Library staff have a difficult job on their hands in weeding. Such a crucial step in developing a collection requires a robust and clear policy so that, no matter the individual conducting the task, a specified path to success can be followed.

The elements of a library policy are unique to the system it serves, however, there are principles that generally guide library professionals in developing good policy. Depending on the particulars of a library’s mission statement or goals, providing access to resources for the purposes of learning, entertainment, and discovery is almost always the prime directive of a publicly accessible library system.

Publishers choose to stop printing their property for many reasons. I believe Dr. Seuss Enterprises actively believes their policy of encouraging inclusion and support of reading and seeks to meet and exceed the expectations it sets forth, but don’t for a minute think this act of removing “wrong or hurtful” titles is solely in response to a policy of inclusion and support of reading. Dr. Seuss Enterprises makes money. That will always be theirs and every other for-profit business’s primary motivator. Whether you agree or disagree with the move, Dr. Seuss Enterprise will benefit from this. Their image and bottom line.

When library’s weed it serves a few purposes. We look at the items use (has it circulated well), condition, whether it has remained relevant or has been superseded, and whether alternative copies can be acquired or accessed easily elsewhere (frees up much needed shelf space in tighter quarters.

What effect does a publisher’s decision, like Dr. Seuss Enterprises, have on a library? Hopefully very little. A library should not base their development criteria on any outside sway. A robust and clear policy created in-house represents their unique users better than any third party influencer could ever establish.

The New York Public library said it well. They’re not in the business of determining what people should read. Removing an item from the collection on the grounds it has been challenged (for accuracy, relevancy, or negative attributes) takes careful consideration. As part of a healthy library’s collection development policy, new titles must be selected on the basis of relevancy, accuracy, and user need. Old titles, equally, require reflection when considering their place (or not) in the collection.

A publisher’s decision to end a print run is their prerogative, however they choose to spin in. Take a closer look at the parent owner of this subsidiary and you’ll find they choose to print material many people find offensive, hurtful, and wrong. I may not agree with the decision Dr.
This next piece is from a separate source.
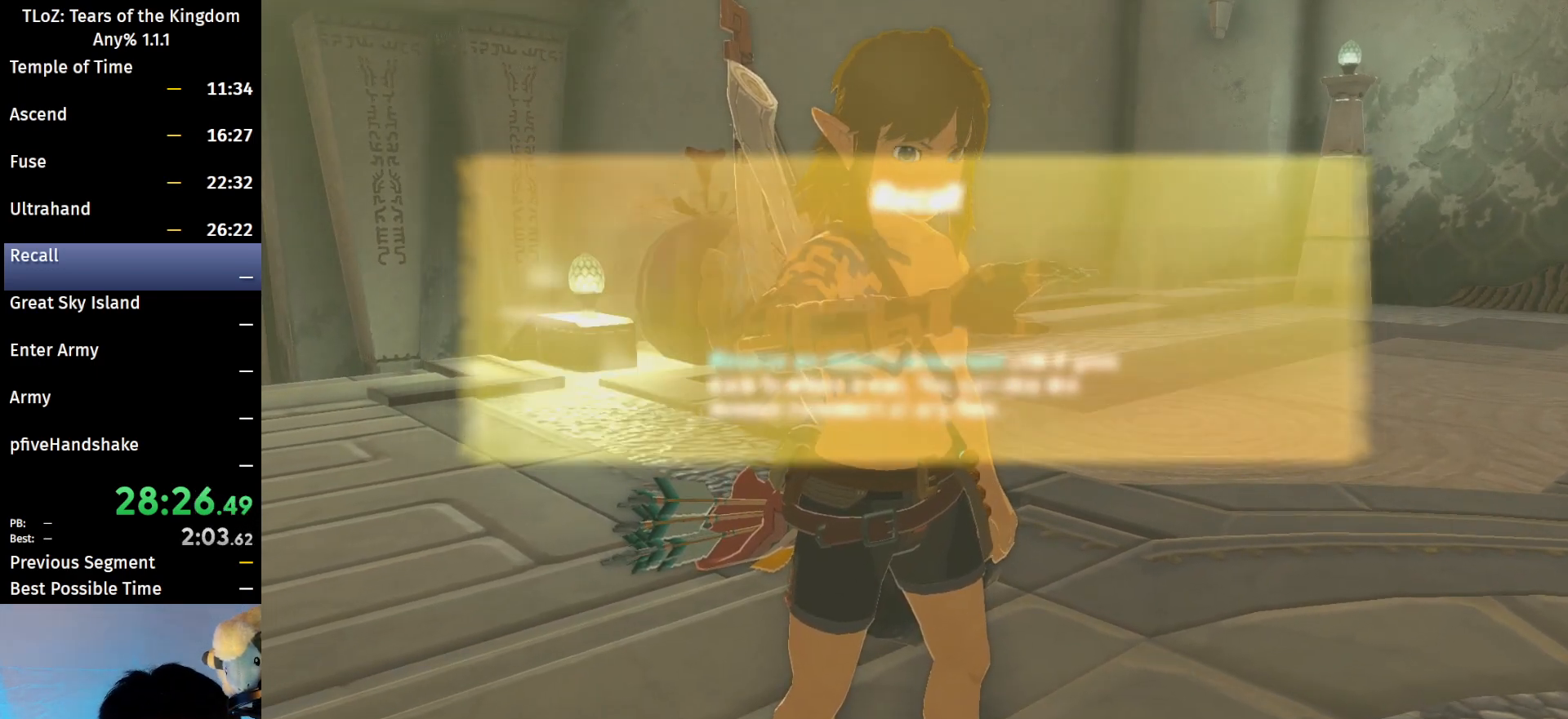
{"buttons": ["B"], "left_stick": "center", "right_stick": "center", "events": [[33, "B", "down"], [67, "A", "down"], [133, "A", "up"], [167, "B", "up"], [233, "A", "down"], [233, "B", "down"], [300, "A", "up"], [300, "B", "up"], [467, "A", "down"], [467, "B", "down"], [500, "A", "up"]]}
Seuss Enterprises made with this move, but it was a business decision first and foremost. Sure they support reading, so does Chapters Indigo. That doesn’t make them a library, and they don’t have to follow the same democratic principles that guide them.

Alternatively, a library has no place in determining the right and wrong of an item based on someone’s feelings. There is plenty of stuff I can’t stomach, content I find offensive and demoralizing. What authority do library professionals possess in removing access to such works, particularly those of publicly funded societies? We may as well claim rightful mastery over the contents of peoples skulls.

Library professionals have politicized the field far longer than I’ve been alive. Whatever side of the “battle” you find yourself on, I hope the purpose of the fight remains relevant to you. That you think for yourself, read what you wish, and do unto others as you would have them do unto you. Happy reading/streaming.